TO-DO ITEM
Count every line in the entries below that contains the word "этого", and give only that number.

(Stored dataset items)
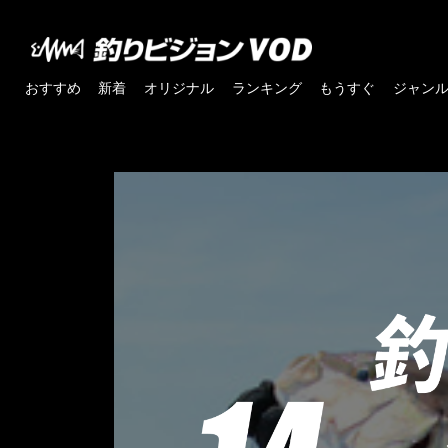
おすすめ
新着
オリジナル
ランキング
もうすぐ
ジャン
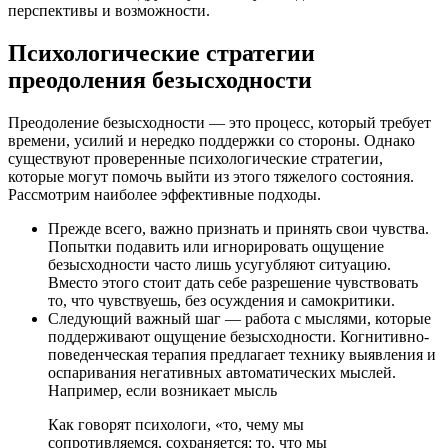
перспективы и возможности.
Психологические стратегии
преодоления безысходности
Преодоление безысходности — это процесс, который требует
времени, усилий и нередко поддержки со стороны. Однако
существуют проверенные психологические стратегии,
которые могут помочь выйти из этого тяжелого состояния.
Рассмотрим наиболее эффективные подходы.
Прежде всего, важно признать и принять свои чувства.
Попытки подавить или игнорировать ощущение
безысходности часто лишь усугубляют ситуацию.
Вместо этого стоит дать себе разрешение чувствовать
то, что чувствуешь, без осуждения и самокритики.
Следующий важный шаг — работа с мыслями, которые
поддерживают ощущение безысходности. Когнитивно-
поведенческая терапия предлагает технику выявления и
оспаривания негативных автоматических мыслей.
Например, если возникает мысль
Как говорят психологи, «то, чему мы
сопротивляемся, сохраняется; то, что мы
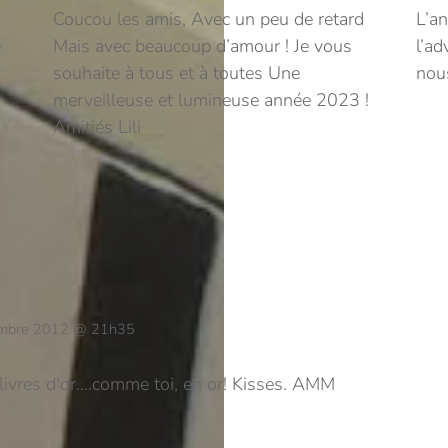
Coucou les amis, Avec un peu de retard
L’a
e
Mais avec beaucoup d’amour ! Je vous
l’ad
souhaite à tous et à toutes Une
nous
merveilleuse et lumineuse année 2023 !
Amitiés Lili
mbre 2012 @ 21h35
 livres d'or….comme toi, en or! Kisses. AMM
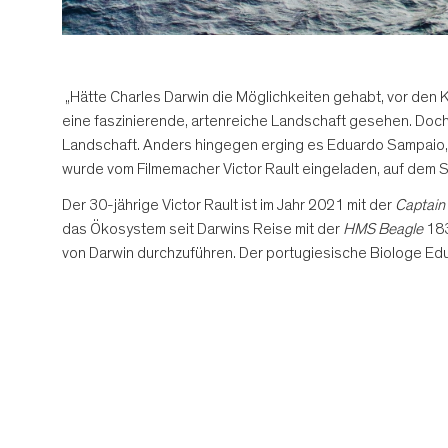
„Hätte Charles Darwin die Möglichkeiten gehabt, vor den 
eine faszinierende, artenreiche Landschaft gesehen. Doch
Landschaft. Anders hingegen erging es Eduardo Sampaio, M
wurde vom Filmemacher Victor Rault eingeladen, auf dem S
Der 30-jährige Victor Rault ist im Jahr 2021 mit der
Captain
das Ökosystem seit Darwins Reise mit der
HMS Beagle
183
von Darwin durchzuführen. Der portugiesische Biologe Edu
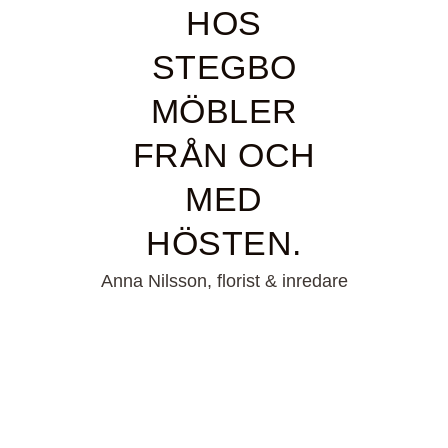
HOS
STEGBO
MÖBLER
FRÅN OCH
MED
HÖSTEN.
Anna Nilsson, florist & inredare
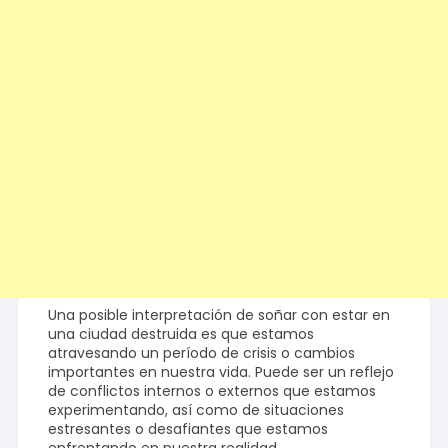
Una posible interpretación de soñar con estar en
una ciudad destruida es que estamos
atravesando un período de crisis o cambios
importantes en nuestra vida. Puede ser un reflejo
de conflictos internos o externos que estamos
experimentando, así como de situaciones
estresantes o desafiantes que estamos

REPLY
2